The film begins with onscreen titles briefly portraying the "lost generations," those mixed ethnicity kids fathered by Caucasians and then taken from their aboriginal mothers to serve white families. With that followed by voice-over narration from one such young character -- Brandon Walters in the pic's most memorable role as a boy stuck between such horrible policy and his ancestral past (embodied by David Gulpilil as a grizzled, tribal magic man) -- the movie initially appears it will be all about him.

Which would have been a good thing, but desirous of resurrecting that epic romance vibe of old featuring some big Hollywood guns, the filmmaker allows the old-timey characters played by Nicole Kidman and Hugh Jackman to hijack the story. Not only is theirs a less interesting saga, but Luhrmann nearly makes the fatal mistake of initially trying to present those portrayals along the lines of a screwball romantic comedy the kind of which they don't make any more.

And that's for good reason as while they might have worked in the past, they feel artificial nowadays. The director's attempt to recreate the zany and madcap aura that permeated many of them creates an unwelcome and awkward vibe that nearly derails this effort right from the get-go.

The same occurred in "Moulin Rouge!" that also featured Kidman doing a similar if higher strung bit of purposefully over the top goofiness. Yet, whereas the overacting, zippy camera and forced zaniness only diminished as that effort wore on (thus allowing it to get better with each such moment of absence), it completely evaporates here.
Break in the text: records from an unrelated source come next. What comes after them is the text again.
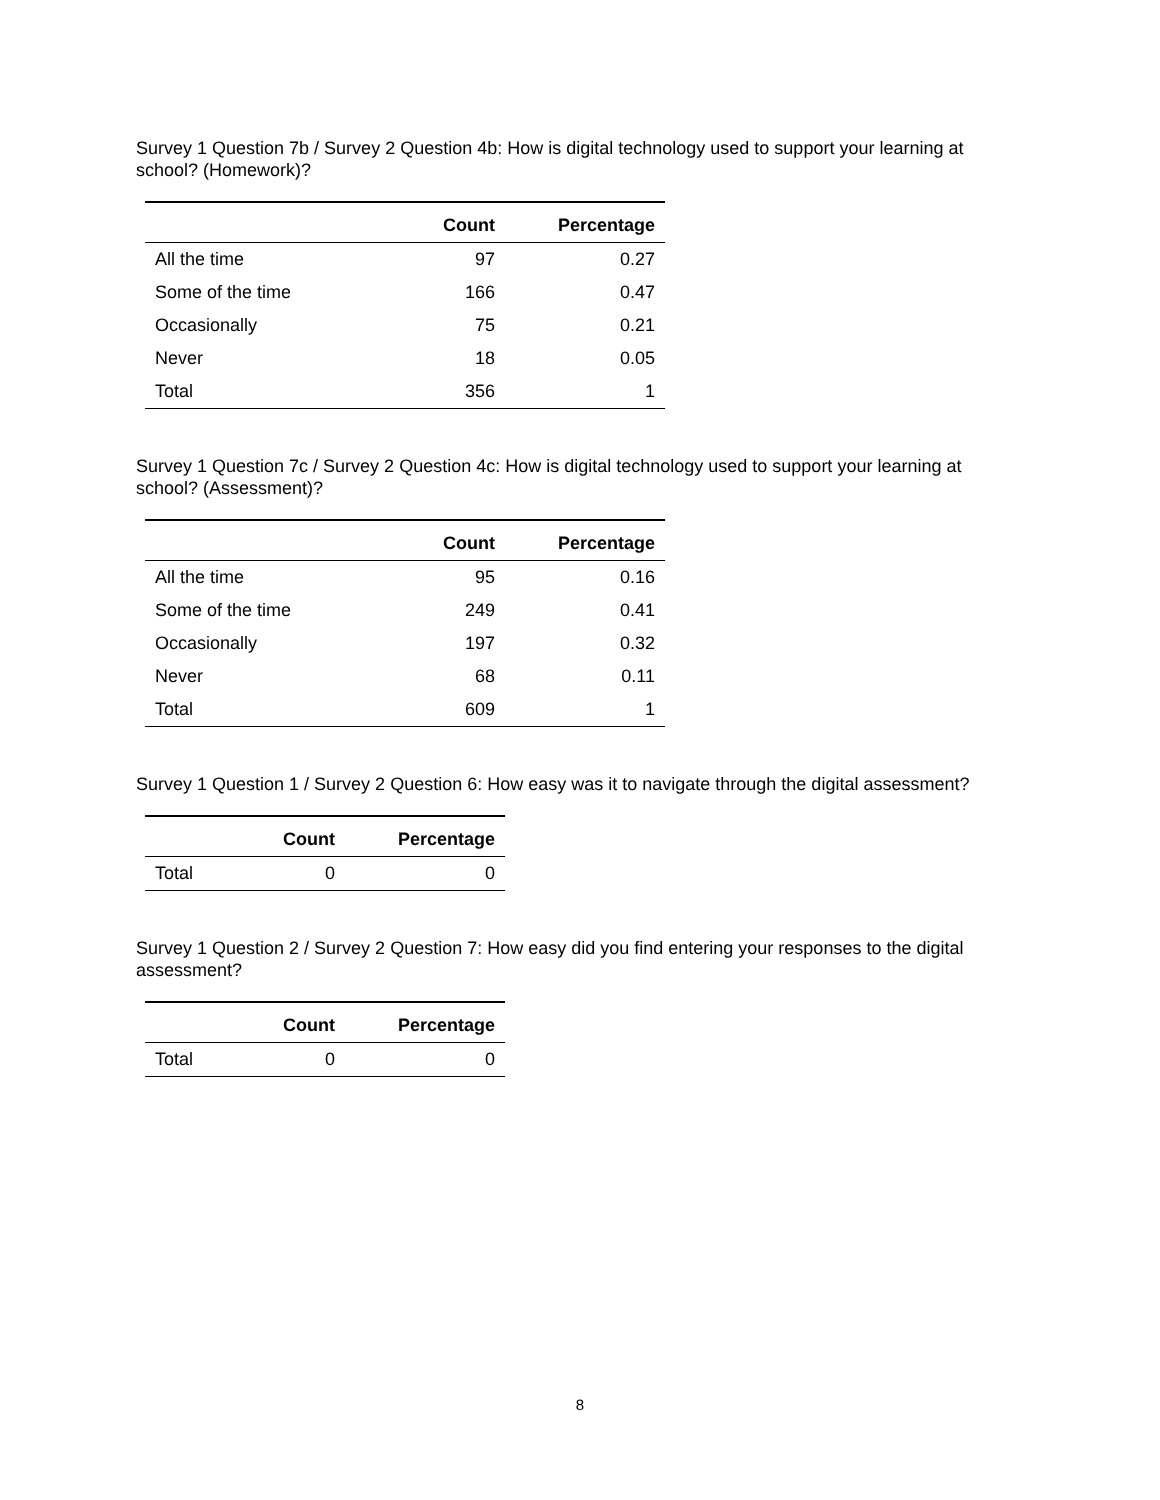Survey 1 Question 7b / Survey 2 Question 4b: How is digital technology used to support your learning at school? (Homework)?
| | Count | Percentage |
| --- | --- | --- |
| All the time | 97 | 0.27 |
| Some of the time | 166 | 0.47 |
| Occasionally | 75 | 0.21 |
| Never | 18 | 0.05 |
| Total | 356 | 1 |
Survey 1 Question 7c / Survey 2 Question 4c: How is digital technology used to support your learning at school? (Assessment)?
| | Count | Percentage |
| --- | --- | --- |
| All the time | 95 | 0.16 |
| Some of the time | 249 | 0.41 |
| Occasionally | 197 | 0.32 |
| Never | 68 | 0.11 |
| Total | 609 | 1 |
Survey 1 Question 1 / Survey 2 Question 6: How easy was it to navigate through the digital assessment?
| | Count | Percentage |
| --- | --- | --- |
| Total | 0 | 0 |
Survey 1 Question 2 / Survey 2 Question 7: How easy did you find entering your responses to the digital assessment?
| | Count | Percentage |
| --- | --- | --- |
| Total | 0 | 0 |
8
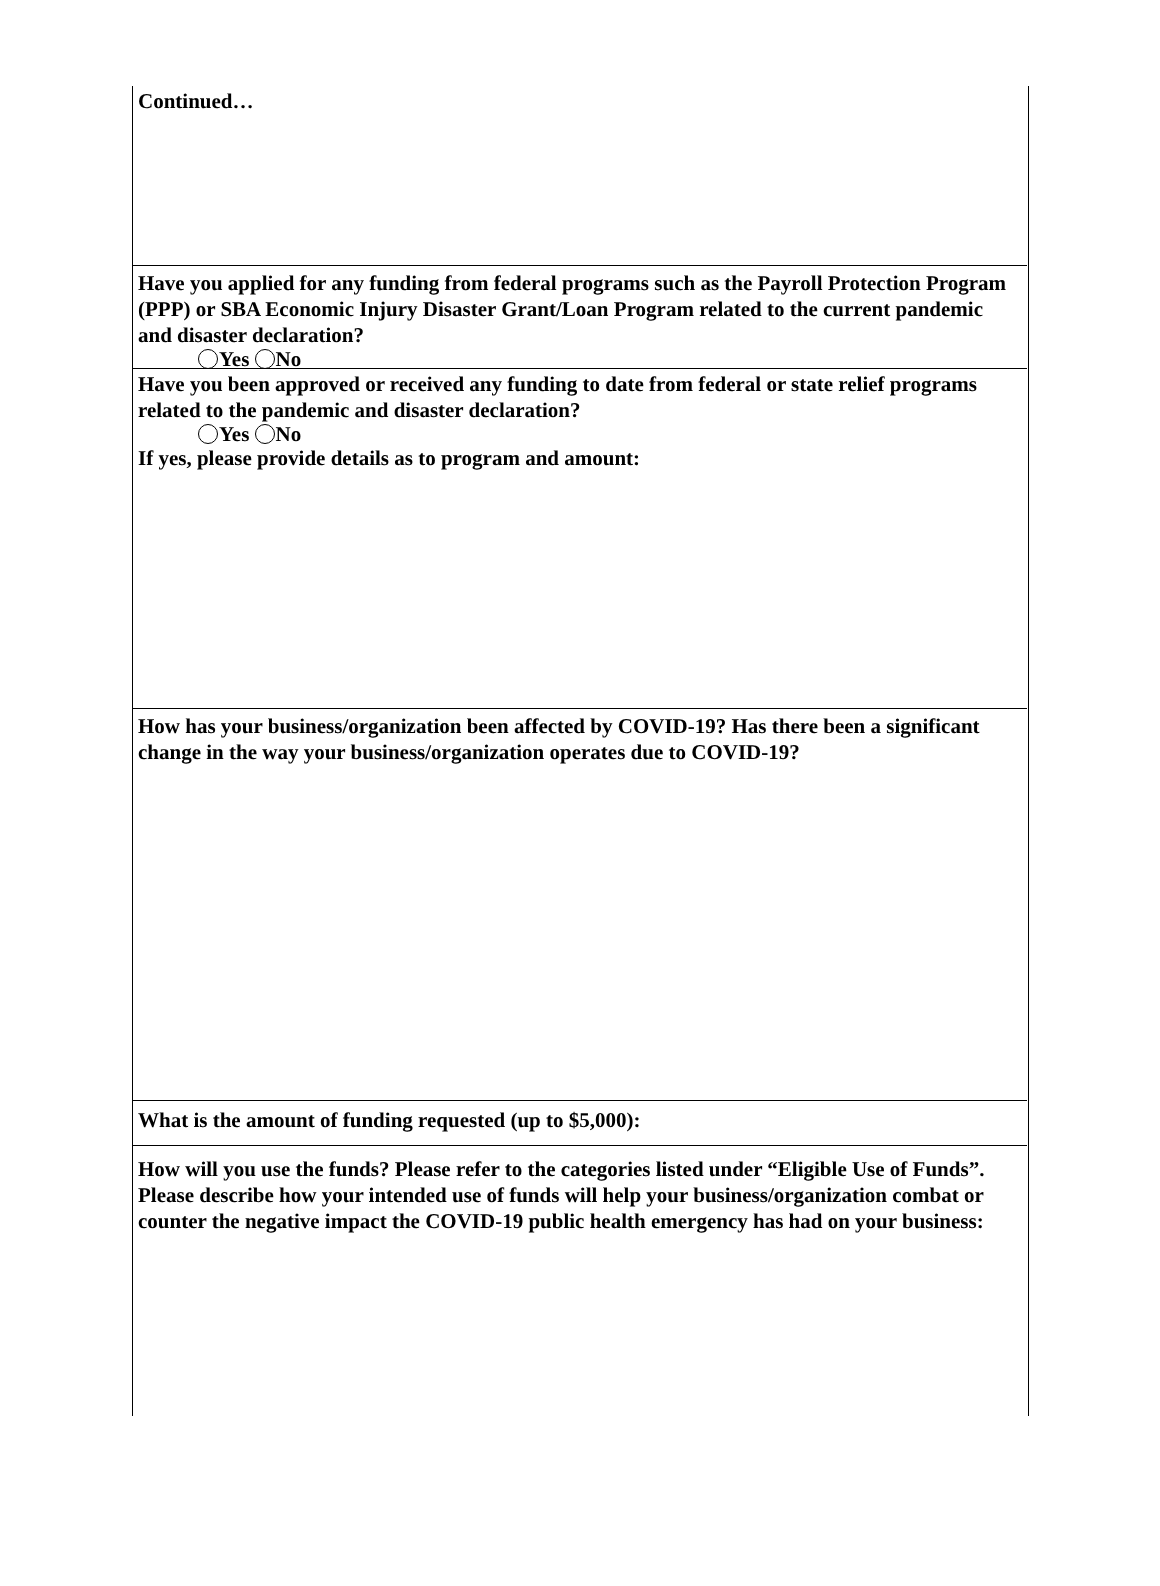Continued…
Have you applied for any funding from federal programs such as the Payroll Protection Program (PPP) or SBA Economic Injury Disaster Grant/Loan Program related to the current pandemic and disaster declaration?
Yes No
Have you been approved or received any funding to date from federal or state relief programs related to the pandemic and disaster declaration?
Yes No
If yes, please provide details as to program and amount:
How has your business/organization been affected by COVID-19? Has there been a significant change in the way your business/organization operates due to COVID-19?
What is the amount of funding requested (up to $5,000):
How will you use the funds? Please refer to the categories listed under “Eligible Use of Funds”. Please describe how your intended use of funds will help your business/organization combat or counter the negative impact the COVID-19 public health emergency has had on your business:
Although that similarly allows this film to improve, it makes one ponder what Luhrmann is trying to accomplish with such introductory (and essentially throwaway) moments, and why that tone is then completely abandoned this time around.

What doesn't go away is a recurring bit of homage (and then some) to "The Wizard of Oz." I understand the thematic, cinematic metaphor he's employing (a kid stuck between two worlds), but it gets to be a bit much, not to mention too repetitive with each such occurrence.

The last thing you want to do when making a wannabe epic, and one that ultimately isn't as grand as one's intentions, is remind viewers of a better and well-recognized predecessor. Yet, that's exactly what occurs here, not only concerning "TWoZ," but also "Gone With the Wind," another romantic epic of would-be lovers at odds during a war. That film is never directly referenced, but clearly casts a shadow over this imitator of sorts.

All of that said, the pic still occasionally manages to be somewhat mesmerizing and various scenes continue to rattle about in this weary mind, no doubt helped by the often glorious cinematography provided by Mandy Walker. From the desolation of the cattle ranch and deserts to the Japanese attack on Darwin, the pic is filled with memorable and often powerful visuals. And once the zaniness eventually disappears, the performances by the big leads turn out to be okay, with decent ones delivered by the supporting cast.

Even so, the pic ends up feeling both too long and too short regarding all that the cast and crew are trying to accomplish. As it's clearly not the magnificent epic it so wants to be, I'd obviously have preferred a truncated and tighter version. Who knows, maybe that's what we're actually getting here. Whatever the case, the sprawling and ambitious pic will likely go down as yet another piece of Australian history, big and costly, but ultimately forgotten by most. "Australia" rates as a 5 out of 10.